29 June 2015
Over the course of a nearly 30-year friendship, Rebecca Eisner and Lydia Kelley have shared plenty of milestones. The pair were law school roommates and graduated together from the University of Michigan Law School in 1989. They’ve celebrated each other’s weddings and the births of four sons between them. And they cheered one another through a string of career advancements, including making partner at their respective Am Law 100 firms.
On July 1, the two will be celebrating again as Eisner formally takes the reins as partner-in-charge of the 327-lawyer Chicago office of Mayer Brown. The move comes just over a year after Kelley assumed leadership of McDermott Will & Emery’s Chicago office, which is right around the corner in the Loop.
“The odds of coming out of a class that didn’t have many women, ending up in Chicago and managing to take a leadership role in each of our respective offices…. it’s almost unfathomable,” says Kelley.
Eisner, who advises clients on complex global technology and business outsourcing transactions, is taking the helm of Mayer Brown’s Chicago’s office after a serving on the firm’s partnership board. She replaces corporate partner Frederick “Fritz” Thomas, who has led the office since 2007.
The transition leaves Eisner and Kelley in charge of two of the windy city’s largest law firm offices—McDermott’s Chicago headcount stands at 258, according to The National Law Journal’s latest NLJ 350 survey. They also stand out as the only women appointed leaders among the city’s 20 largest law offices.
Eisner and Kelley say they’ve grappled with plenty of obstacles in the course of their careers, especially in a field where senior advancement is still largely reserved for men. But they say they’ve advocated for each other, and they haven’t been shy about advocating for themselves.
“Women tend to be afraid to ask for things that they want, and this can lead to being undervalued or undervaluing yourself,” Eisner says. “You always have more power than you think you have. This is really important for female associates.”

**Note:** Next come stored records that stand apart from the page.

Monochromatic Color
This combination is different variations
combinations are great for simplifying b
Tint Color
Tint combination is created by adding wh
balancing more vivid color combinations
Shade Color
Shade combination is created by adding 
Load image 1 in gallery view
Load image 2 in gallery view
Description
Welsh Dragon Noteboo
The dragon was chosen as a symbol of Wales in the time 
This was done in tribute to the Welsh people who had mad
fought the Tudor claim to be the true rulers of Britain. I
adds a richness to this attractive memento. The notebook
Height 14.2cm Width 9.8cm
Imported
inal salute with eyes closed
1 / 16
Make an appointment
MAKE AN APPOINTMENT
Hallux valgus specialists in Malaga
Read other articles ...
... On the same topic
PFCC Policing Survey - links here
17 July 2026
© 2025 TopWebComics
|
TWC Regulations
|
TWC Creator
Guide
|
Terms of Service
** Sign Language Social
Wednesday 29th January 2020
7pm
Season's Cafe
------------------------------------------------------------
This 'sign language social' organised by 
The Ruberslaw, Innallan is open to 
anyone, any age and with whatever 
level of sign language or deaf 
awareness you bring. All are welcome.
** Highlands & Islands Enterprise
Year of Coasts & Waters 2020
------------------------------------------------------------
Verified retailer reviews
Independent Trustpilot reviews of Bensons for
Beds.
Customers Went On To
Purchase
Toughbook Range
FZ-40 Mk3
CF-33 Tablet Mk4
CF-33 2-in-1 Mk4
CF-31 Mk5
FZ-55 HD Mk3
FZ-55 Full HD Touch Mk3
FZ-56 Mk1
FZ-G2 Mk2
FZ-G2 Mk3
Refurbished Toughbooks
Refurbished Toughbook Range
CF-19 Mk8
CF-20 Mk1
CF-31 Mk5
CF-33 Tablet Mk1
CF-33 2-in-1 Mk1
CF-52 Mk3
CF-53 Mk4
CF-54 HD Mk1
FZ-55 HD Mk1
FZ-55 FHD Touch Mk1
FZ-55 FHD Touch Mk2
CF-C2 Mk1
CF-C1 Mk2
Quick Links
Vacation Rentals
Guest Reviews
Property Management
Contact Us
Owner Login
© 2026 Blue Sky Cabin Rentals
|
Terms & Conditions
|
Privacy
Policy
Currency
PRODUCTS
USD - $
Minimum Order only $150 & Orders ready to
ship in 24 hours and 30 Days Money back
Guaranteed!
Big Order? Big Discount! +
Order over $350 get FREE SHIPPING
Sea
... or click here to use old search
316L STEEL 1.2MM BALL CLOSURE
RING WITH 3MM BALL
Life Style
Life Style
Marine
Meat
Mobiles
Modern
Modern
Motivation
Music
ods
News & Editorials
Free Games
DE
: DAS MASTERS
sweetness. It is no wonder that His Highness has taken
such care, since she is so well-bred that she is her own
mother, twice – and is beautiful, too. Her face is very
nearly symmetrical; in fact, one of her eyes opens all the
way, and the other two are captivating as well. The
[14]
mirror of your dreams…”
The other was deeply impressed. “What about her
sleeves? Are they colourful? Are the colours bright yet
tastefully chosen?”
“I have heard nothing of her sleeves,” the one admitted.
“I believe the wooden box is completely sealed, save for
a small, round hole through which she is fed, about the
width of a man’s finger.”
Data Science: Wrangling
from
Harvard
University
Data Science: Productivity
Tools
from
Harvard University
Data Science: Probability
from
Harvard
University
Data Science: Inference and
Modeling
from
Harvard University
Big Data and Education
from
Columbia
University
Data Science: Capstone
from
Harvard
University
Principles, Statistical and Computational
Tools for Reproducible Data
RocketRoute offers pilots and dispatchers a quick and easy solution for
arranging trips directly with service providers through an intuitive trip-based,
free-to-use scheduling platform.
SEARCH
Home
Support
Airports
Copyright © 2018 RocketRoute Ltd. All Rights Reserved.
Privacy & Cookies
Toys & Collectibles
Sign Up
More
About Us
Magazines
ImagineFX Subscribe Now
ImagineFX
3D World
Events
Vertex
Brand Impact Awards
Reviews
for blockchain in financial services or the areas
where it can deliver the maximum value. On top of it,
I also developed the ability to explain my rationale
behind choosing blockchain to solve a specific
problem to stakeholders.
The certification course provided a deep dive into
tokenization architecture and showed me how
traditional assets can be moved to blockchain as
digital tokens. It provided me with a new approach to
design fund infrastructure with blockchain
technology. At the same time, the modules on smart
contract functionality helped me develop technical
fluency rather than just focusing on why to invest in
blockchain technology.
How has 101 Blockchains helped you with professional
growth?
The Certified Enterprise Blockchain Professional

Kelley, whose practice is centered on transactional tax advice, echoes that sentiment. “Rebecca and I were not afraid to ask questions,” she says. Kelley became McDermott’s Chicago managing partner in April 2014, succeeding Nancy Gerrie.
Both women say they’re glad they’ve graduated from sharing mac and cheese dinners and cheap beer during their law school days. But they still get together regularly, they say, meeting for a cocktail or a meal or just to catch up.
“The ability to share with, learn from, and lean on each other has never wavered,” Kelley says. “Nor has the frequency of all-out laughter in our conversations.”